Looking at `custom_dataset` in position 0, which returns the first element of our data made from the tuple described in terms of features and target:

In [20]:
custom_dataset[0]

(array([-1.90390898,  1.72680179, -2.38823174, -0.31144763,  1.24389687]), 0)

The method above is accessing the data by index, which is inefficient with large datasets.

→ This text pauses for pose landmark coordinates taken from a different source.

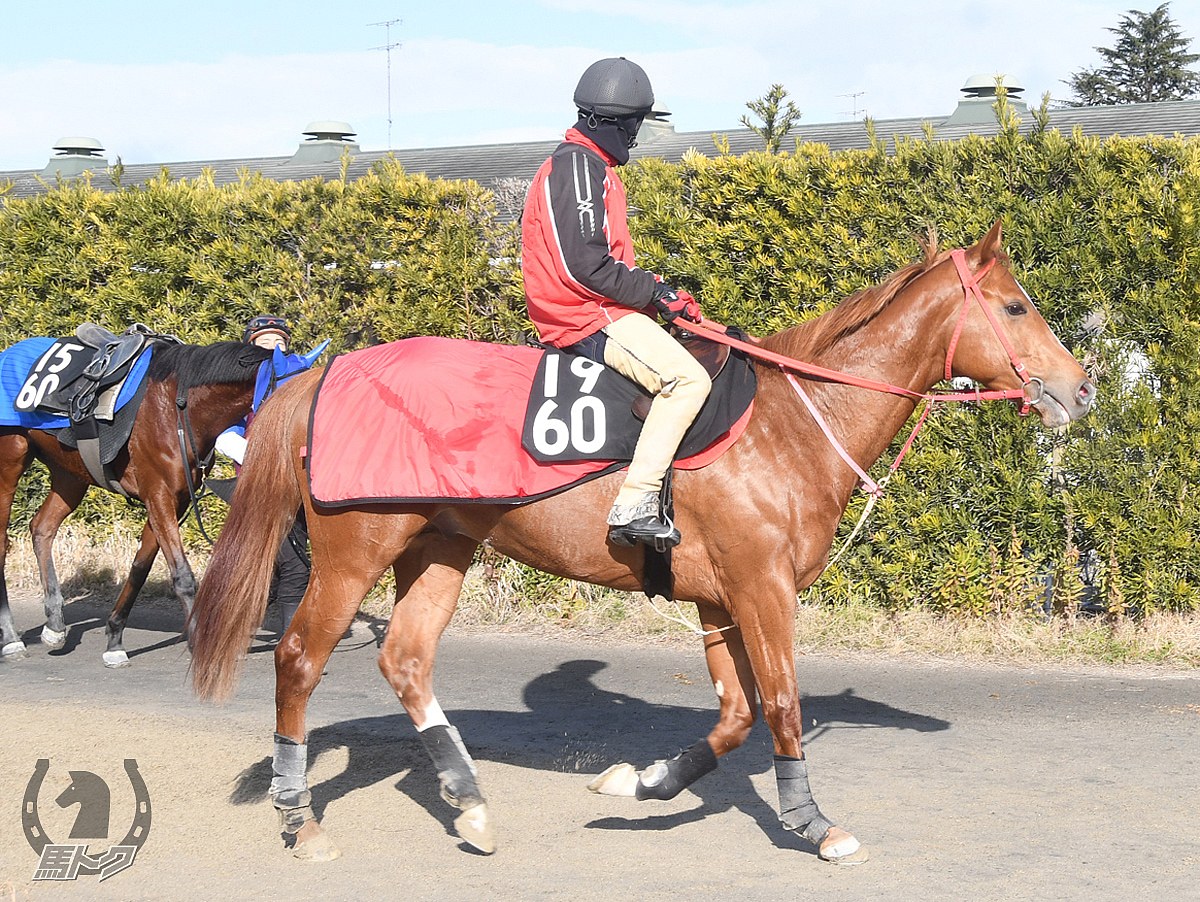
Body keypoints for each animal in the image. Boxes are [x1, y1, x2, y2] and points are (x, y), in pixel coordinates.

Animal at [0, 338, 274, 662]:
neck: (179, 408)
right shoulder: (159, 495)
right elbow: (182, 575)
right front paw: (197, 641)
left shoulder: (175, 499)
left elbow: (140, 567)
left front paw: (115, 637)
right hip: (10, 460)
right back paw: (10, 637)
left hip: (69, 473)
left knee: (42, 527)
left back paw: (54, 624)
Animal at [187, 221, 1099, 863]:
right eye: (1015, 306)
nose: (1081, 387)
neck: (789, 423)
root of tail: (324, 373)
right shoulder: (762, 590)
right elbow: (781, 704)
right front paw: (813, 822)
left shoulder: (721, 599)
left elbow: (735, 715)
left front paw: (644, 780)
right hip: (354, 552)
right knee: (299, 657)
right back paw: (299, 819)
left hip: (439, 548)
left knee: (406, 659)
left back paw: (469, 801)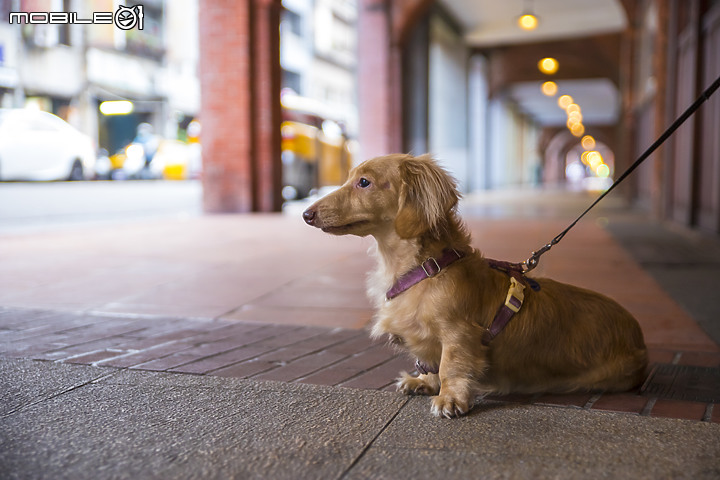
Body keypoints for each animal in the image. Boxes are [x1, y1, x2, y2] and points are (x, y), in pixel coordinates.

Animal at [300, 154, 648, 416]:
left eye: (364, 182)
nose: (306, 214)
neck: (425, 269)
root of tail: (639, 336)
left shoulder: (459, 333)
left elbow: (450, 365)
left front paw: (450, 398)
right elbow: (433, 363)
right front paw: (424, 381)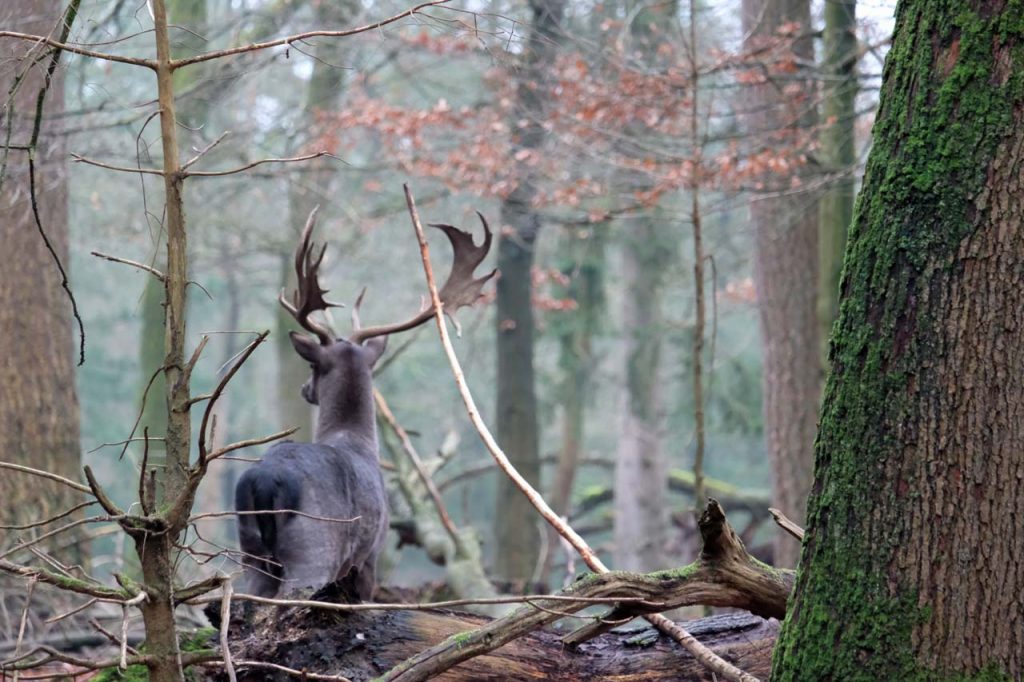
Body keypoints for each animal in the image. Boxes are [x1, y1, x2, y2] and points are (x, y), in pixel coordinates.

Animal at [237, 205, 497, 593]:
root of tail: (265, 481)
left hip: (249, 551)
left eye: (312, 367)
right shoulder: (370, 556)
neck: (357, 440)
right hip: (313, 549)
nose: (304, 389)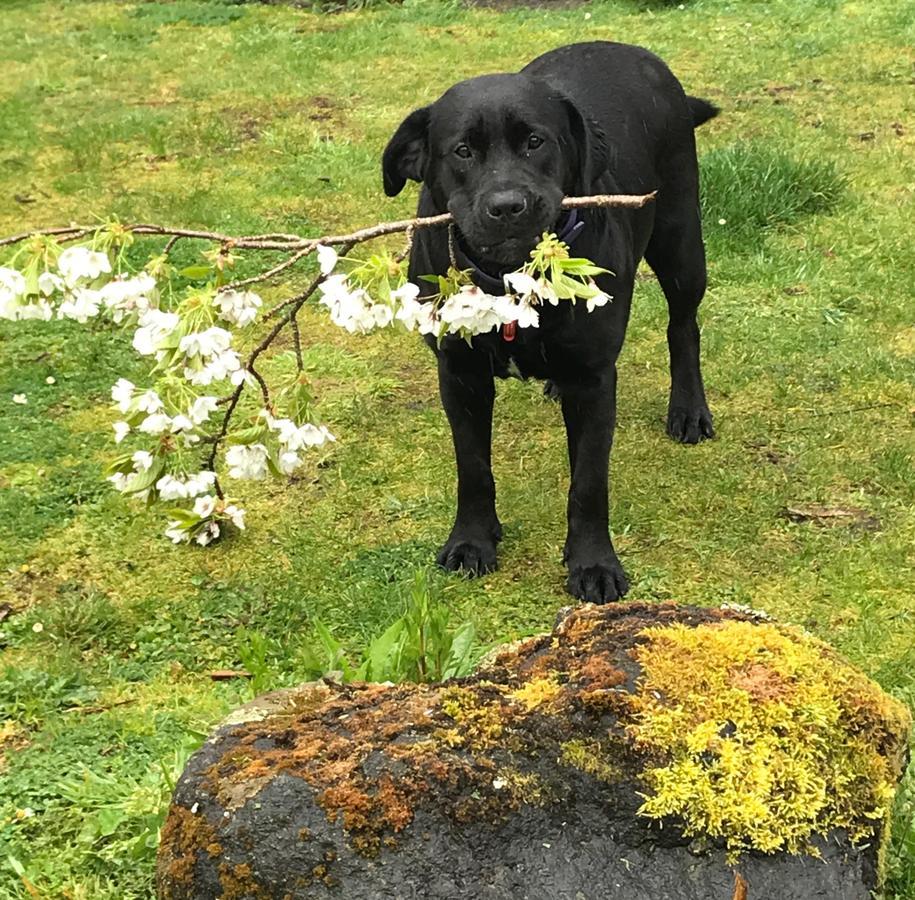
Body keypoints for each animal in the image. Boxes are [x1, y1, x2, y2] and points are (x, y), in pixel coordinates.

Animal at [382, 42, 720, 604]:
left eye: (536, 142)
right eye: (462, 151)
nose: (507, 207)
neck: (511, 279)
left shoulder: (594, 380)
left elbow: (588, 480)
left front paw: (594, 564)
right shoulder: (459, 375)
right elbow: (473, 466)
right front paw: (471, 542)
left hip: (680, 239)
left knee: (683, 326)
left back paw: (689, 411)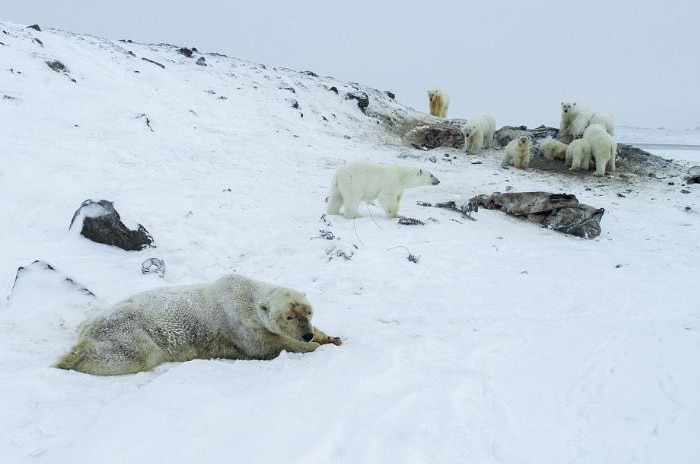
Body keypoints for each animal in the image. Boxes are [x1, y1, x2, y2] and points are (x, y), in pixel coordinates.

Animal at [55, 274, 342, 376]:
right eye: (289, 317)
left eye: (309, 312)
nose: (306, 335)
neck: (246, 295)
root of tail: (87, 329)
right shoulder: (240, 324)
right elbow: (268, 346)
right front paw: (313, 347)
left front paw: (330, 337)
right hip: (129, 332)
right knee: (130, 355)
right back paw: (70, 358)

A better method is iterate through the dataset using the dataloader:

In [21]:
data_iter = iter(data_loader)

This is an iterable called SingleProcessLoaderIter:

In [22]:
data_iter

<torch.utils.data.dataloader._SingleProcessDataLoaderIter at 0x1eaae17d5b0>

We will get eight samples at a, instead of one like we did in the dataloader.

In [26]:
data_02 = data_iter.next()

In [30]:
features_02, target_02 = data_02

In [29]:
features_02

tensor([[-1.7441e-01,  2.9884e-01, -3.3672e-01, -3.6284e-01, -4.9011e-01],
        [-2.0852e-01,  4.1347e-02, -1.3764e-01,  3.1712e-01,  1.2664e+00],
        [ 2.6825e-01,  5.8138e-02,  8.3714e-02, -6.7259e-01, -2.1019e-01],
        [-6.1177e-01,  6.2545e-04, -3.0263e-01,  1.2173e+00,  4.0929e-01],
        [-2.2918e-01,  1.0278e-01, -1.9936e-01,  2.1226e-01,  9.1174e-01],
        [-2.3062e+00,  1.7453e+00, -2.6024e+00,  4.4593e-01,  7.8741e-01],
        [ 5.2418e-02,  5.4306e-02, -1.9654e-02, -2.3350e-01, -3.0124e-01],
        [ 6.5835e-01, -2.8117e-01,  5.6088e-01, -6.4325e-01, -1.0710e+00]],
       dtype=torch.float64)

DataLoaders are useful when you have to perform tedious operations with tensors and they should be used in order to speed up the model training phase when using PyTorch.